(Recorded data)
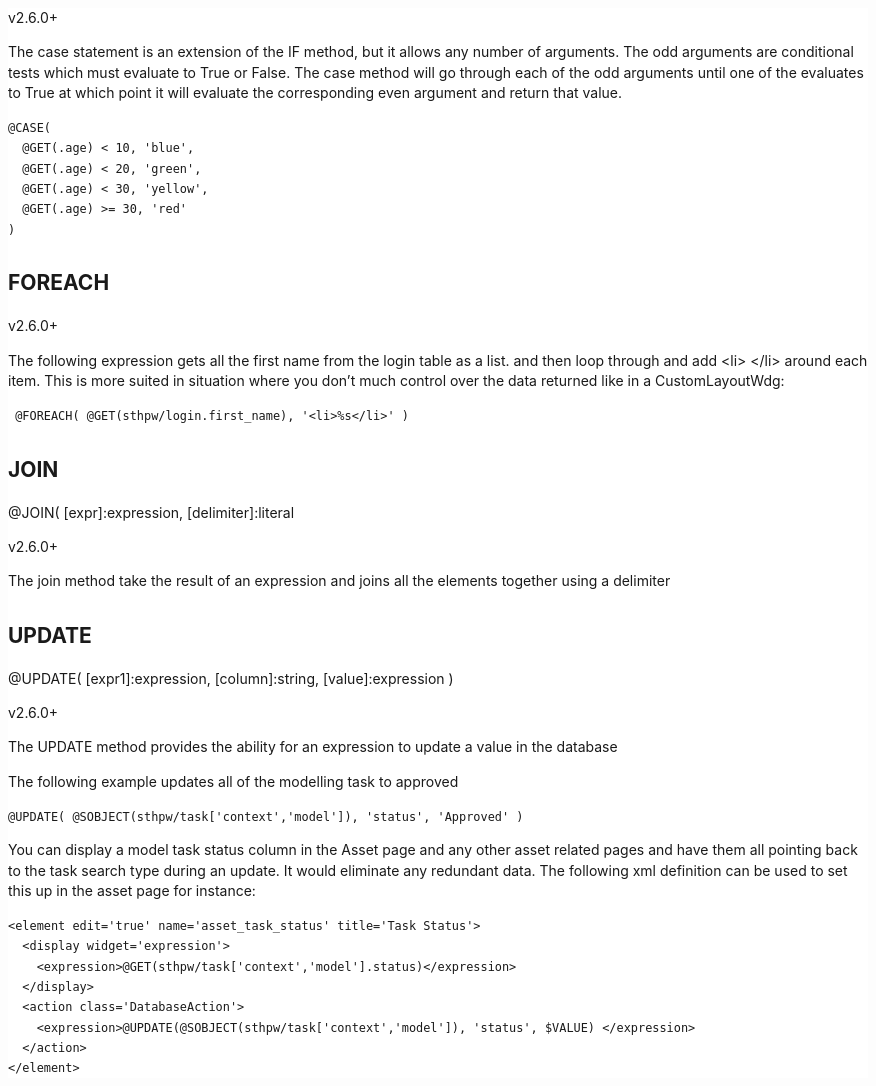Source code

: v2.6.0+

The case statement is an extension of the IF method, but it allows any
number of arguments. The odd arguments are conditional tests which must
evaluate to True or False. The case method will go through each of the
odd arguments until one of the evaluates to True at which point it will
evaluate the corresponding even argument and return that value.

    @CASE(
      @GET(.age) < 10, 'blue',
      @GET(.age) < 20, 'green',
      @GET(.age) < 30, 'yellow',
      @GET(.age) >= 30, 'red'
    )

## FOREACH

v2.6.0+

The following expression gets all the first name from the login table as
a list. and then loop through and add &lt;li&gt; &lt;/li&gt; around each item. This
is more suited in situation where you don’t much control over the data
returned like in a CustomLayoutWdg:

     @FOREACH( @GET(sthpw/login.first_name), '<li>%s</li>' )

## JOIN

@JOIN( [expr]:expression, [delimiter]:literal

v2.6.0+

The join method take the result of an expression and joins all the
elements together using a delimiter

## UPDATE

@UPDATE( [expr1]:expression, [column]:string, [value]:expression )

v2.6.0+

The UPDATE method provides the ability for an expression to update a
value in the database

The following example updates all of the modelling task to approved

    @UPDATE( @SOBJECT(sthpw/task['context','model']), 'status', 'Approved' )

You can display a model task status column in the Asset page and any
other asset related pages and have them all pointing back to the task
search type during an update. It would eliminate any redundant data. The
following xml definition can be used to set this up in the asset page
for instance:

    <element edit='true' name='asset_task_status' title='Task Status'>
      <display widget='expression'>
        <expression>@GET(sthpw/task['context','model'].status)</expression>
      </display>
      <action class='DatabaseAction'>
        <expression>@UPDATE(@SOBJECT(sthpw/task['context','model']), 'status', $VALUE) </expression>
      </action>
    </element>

WORK ORDER:
Each of the lines above should be transcribed exactly; no image is to be copied.

EXERCISE SOLUTION:
Source code

: v2.6.0+

The case statement is an extension of the IF method, but it allows any
number of arguments. The odd arguments are conditional tests which must
evaluate to True or False. The case method will go through each of the
odd arguments until one of the evaluates to True at which point it will
evaluate the corresponding even argument and return that value.

    @CASE(
      @GET(.age) < 10, 'blue',
      @GET(.age) < 20, 'green',
      @GET(.age) < 30, 'yellow',
      @GET(.age) >= 30, 'red'
    )

## FOREACH

v2.6.0+

The following expression gets all the first name from the login table as
a list. and then loop through and add &lt;li&gt; &lt;/li&gt; around each item. This
is more suited in situation where you don’t much control over the data
returned like in a CustomLayoutWdg:

     @FOREACH( @GET(sthpw/login.first_name), '<li>%s</li>' )

## JOIN

@JOIN( [expr]:expression, [delimiter]:literal

v2.6.0+

The join method take the result of an expression and joins all the
elements together using a delimiter

## UPDATE

@UPDATE( [expr1]:expression, [column]:string, [value]:expression )

v2.6.0+

The UPDATE method provides the ability for an expression to update a
value in the database

The following example updates all of the modelling task to approved

    @UPDATE( @SOBJECT(sthpw/task['context','model']), 'status', 'Approved' )

You can display a model task status column in the Asset page and any
other asset related pages and have them all pointing back to the task
search type during an update. It would eliminate any redundant data. The
following xml definition can be used to set this up in the asset page
for instance:

    <element edit='true' name='asset_task_status' title='Task Status'>
      <display widget='expression'>
        <expression>@GET(sthpw/task['context','model'].status)</expression>
      </display>
      <action class='DatabaseAction'>
        <expression>@UPDATE(@SOBJECT(sthpw/task['context','model']), 'status', $VALUE) </expression>
      </action>
    </element>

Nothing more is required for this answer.